Who better to cast as a nonagenarian Sherlock Holmes than Gandalf, who had quite the talent for poking his nose where it didn’t belong while solving the case of that infernal ring? But Mr. Holmes, directed by Bill Condon, offers more than just Ian McKellen’s beautifully calibrated performance. It tells us, for instance, that the stories we grew up with were wrong. Holmes preferred cigars to pipes. The deerstalker hat was just an illustrator’s embellishment. And – you’d better be sitting down for this – his address was not 221B Baker Street. We’d sooner believe that 10 Downing was where the Beatles recorded their albums.

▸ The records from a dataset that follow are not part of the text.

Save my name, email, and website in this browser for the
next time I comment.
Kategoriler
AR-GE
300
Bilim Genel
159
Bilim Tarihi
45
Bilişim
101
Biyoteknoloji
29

As we swoop in on Holmes, he is everywhere – as the protagonist of penny dreadfuls and incarnated by hammy actors on movie screens, and this low-key film is an elegy for the man behind the legend. Look elsewhere if you seek the cold, clinical case-solver. This Holmes is gentler, more ruminative, and if the meandering subplots about old cases don’t have the finger-snapping aha! verve we are used to from the books, that’s probably because this is how he remembers them now, as fragments of a forgetful mind. But it’s the present-day portions that really make the movie, focusing on the relationship between Holmes and his housekeeper’s (Laura Linney) son, a smart young boy who fills in for Dr. Watson.

They are at two ends of life’s spectrum, and I had a quiet chuckle at the potential for Holmesian parody. Imagine that Watson drops in and asks, “What kind of school does the boy goes to, Holmes?” The reply: “Elementary.”